As corporations start using larger amounts of data, migrating it over the network for transformation or analysis becomes unrealistic. Moving terabytes from one system to another daily can bring the wrath of the network administrator down on a programmer. It makes more sense to push the processing to the data. Moving all the big data to one storage area network (SAN) or ETL server becomes infeasible with big data volumes. Even if you can move the data, processing it is slow, limited to SAN bandwidth, and often fails to meet batch processing windows. With Hadoop, raw data is loaded directly to low cost commodity servers one time, and only the higher value refined results are passed to other systems. ETL processing runs in parallel across the entire cluster resulting in much faster operations than can be achieved pulling data from a SAN into a collection of ETL servers. Using Hadoop, data does not get loaded into a SAN just to then get pulled out of the SAN across the network multiple times for each transformation.
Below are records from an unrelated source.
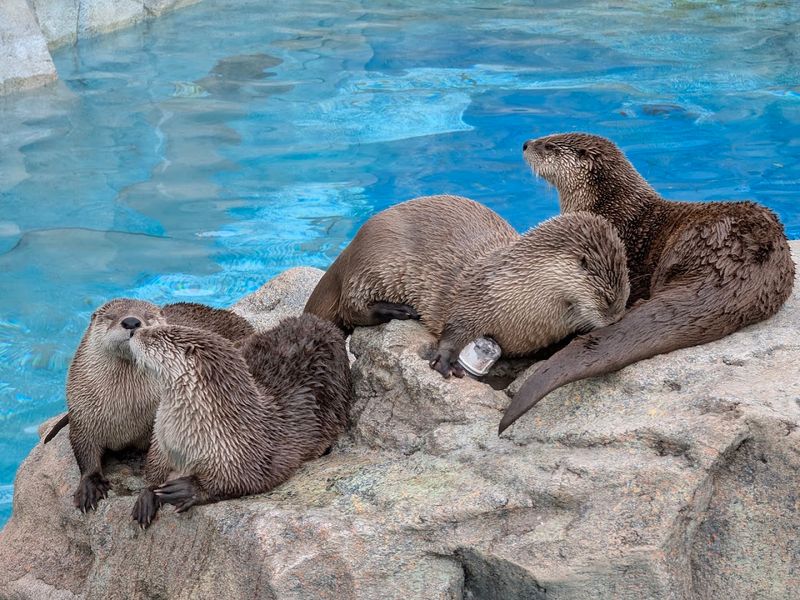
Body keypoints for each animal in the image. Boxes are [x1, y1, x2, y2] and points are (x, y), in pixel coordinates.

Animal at [55, 299, 253, 512]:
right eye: (111, 316)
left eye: (148, 317)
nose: (131, 322)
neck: (126, 411)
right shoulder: (82, 415)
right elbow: (84, 451)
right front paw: (90, 486)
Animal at [129, 315, 352, 528]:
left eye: (153, 336)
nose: (133, 332)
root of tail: (321, 322)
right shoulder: (160, 440)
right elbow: (154, 466)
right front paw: (148, 495)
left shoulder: (250, 451)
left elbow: (245, 478)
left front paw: (189, 488)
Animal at [304, 195, 630, 377]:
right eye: (607, 298)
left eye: (625, 298)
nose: (616, 319)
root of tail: (351, 247)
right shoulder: (478, 295)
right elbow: (456, 325)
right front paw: (446, 360)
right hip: (377, 263)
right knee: (351, 308)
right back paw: (396, 310)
It should be no surprise that many Hadoop systems sit side by side with data warehouses. These systems serve different purposes and complement one another. For example:
A major brokerage firm uses Hadoop to preprocess raw click streams generated by customers using their website. Processing these click streams provides valuable insight into customer preferences which are passed to a data warehouse. The data warehouse then couples these customer preferences with marketing campaigns and recommendation engines to offer investment suggestions and analysis to consumers. There are other approaches to investigative analytics on clickstream data using analytic platforms. See “MapReduce and the Data Scientist” for more details.
An eCommerce service uses Hadoop for machine learning to detect fraudulent supplier websites. The fraudulent sites exhibit patterns that Hadoop uses to produce a predictive model. The model is copied into the data warehouse where it is used to find sales activity that matches the pattern. Once found, that supplier is investigated and potentially discontinued.
Complex Hadoop jobs can use the data warehouse as a data source, simultaneously leveraging the massively parallel capabilities of two systems. Any MapReduce program can issue SQL statements to the data warehouse. In one context, a MapReduce program is “just another program,” and the data warehouse is “just another database.” Now imagine 100 MapReduce programs concurrently accessing 100 data warehouse nodes in parallel. Both raw processing and the data warehouse scale to meet any big data challenge. Inevitably, visionary companies will take this step to achieve competitive advantages.